To flesh out on @evoalg idea, here is a simple tol that gives report on number of function called and time spent.
You only need to add {.meter.} pragma to each of the proc of interest
https://github.com/mratsim/constantine/blob/master/metering/tracer.nim
This gives a report like this (well there are proc name collisions)

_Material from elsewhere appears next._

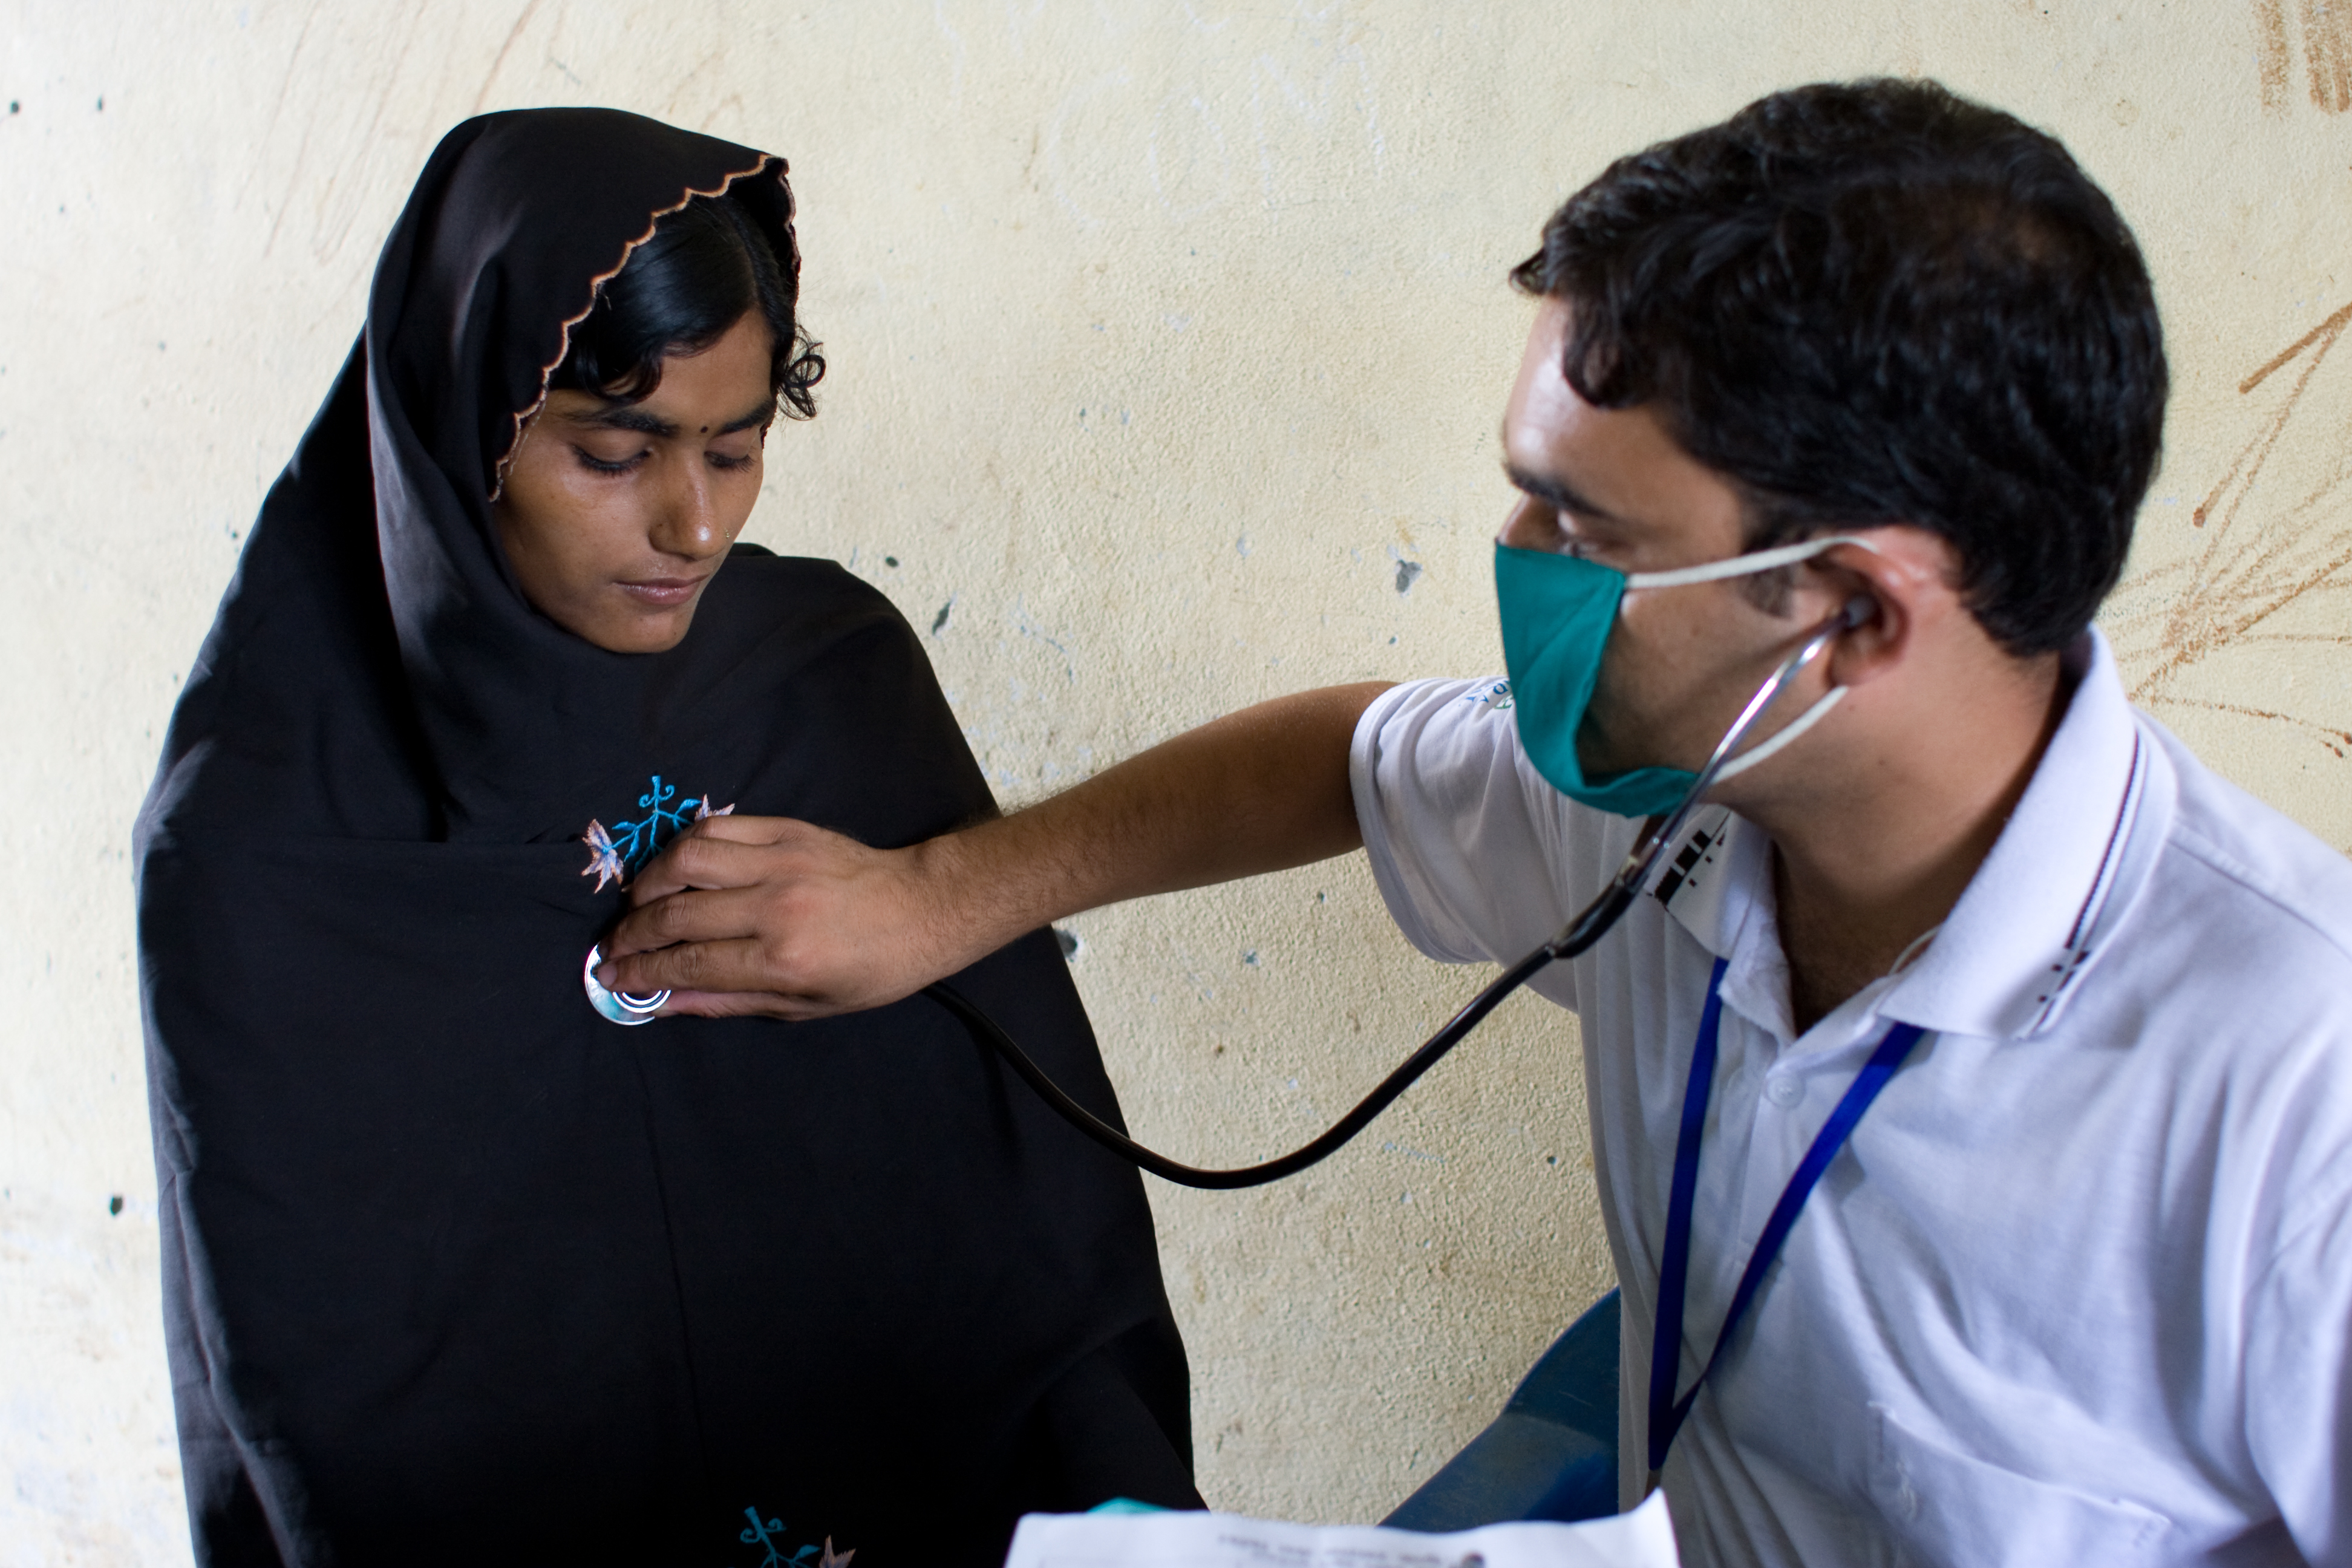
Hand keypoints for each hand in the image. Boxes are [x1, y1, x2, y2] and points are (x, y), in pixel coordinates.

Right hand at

|--------------------------------------------------|--------------|--------------------|---------------|-----------------|--------------------------|--------------------------|
| Procedures | # of Calls | Throughput (ops/s) | Time (µs) | Avg Time (µs) | CPU cycles (in billions) | Avg cycles (in billions) |
| UseAssembly | | | | | indicative only | indicative only |
|--------------------------------------------------|--------------|--------------------|---------------|-----------------|--------------------------|--------------------------|
|`+=`* | 11473| inf| 0.000| 0.000|
|`-=`* | 18603| 2067000000000.000| 0.009| 0.000|
|double* | 7212| 2404000000000.000| 0.003| 0.000|
|sum* | 21058| 7019333333333.333| 0.003| 0.000|
|diff* | 8884| 2961333333333.333| 0.003| 0.000|
|diff* | 10| inf| 0.000| 0.000|
|double* | 4186| inf| 0.000| 0.000|
|prod* | 14486| 1609555555555.555| 0.009| 0.000|
|square* | 16| inf| 0.000| 0.000|
|neg* | 2093| inf| 0.000| 0.000|
|neg* | 2050| inf| 0.000| 0.000|
|div2* | 512| inf| 0.000| 0.000|
|`*=`* | 5584| 620444444444.444| 0.009| 0.000|
|square* | 1116| inf| 0.000| 0.000|
|square_repeated* | 126| 1235294117.647| 0.102| 0.001|
|finalExpEasy* | 1| 5555555.556| 0.180| 0.180|
|cyclotomic_inv* | 5| 1000000000.000| 0.005| 0.001|
|cyclotomic_inv* | 1| inf| 0.000| 0.000|
|cyclotomic_square* | 6| 70588235.294| 0.085| 0.014|
|cyclotomic_square* | 309| 70499657.769| 4.383| 0.014|
|cycl_sqr_repeated* | 25| 5556790.398| 4.499| 0.180|
|millerLoopGenericBLS12* | 1| 279251.606| 3.581| 3.581|
|finalExpHard_BLS12* | 1| 178475.817| 5.603| 5.603|
|pairing_bls12* | 1| 105196.718| 9.506| 9.506|
|--------------------------------------------------|--------------|--------------------|---------------|-----------------|--------------------------|--------------------------|
I already tried to install valgrind on my mac using brew but it says:
valgrind: Linux is required for this software.
Error: valgrind: An unsatisfied requirement failed this build.
... and I also tried to install someone's workaround from their git but it said my mac os version is too modern and isn't supported.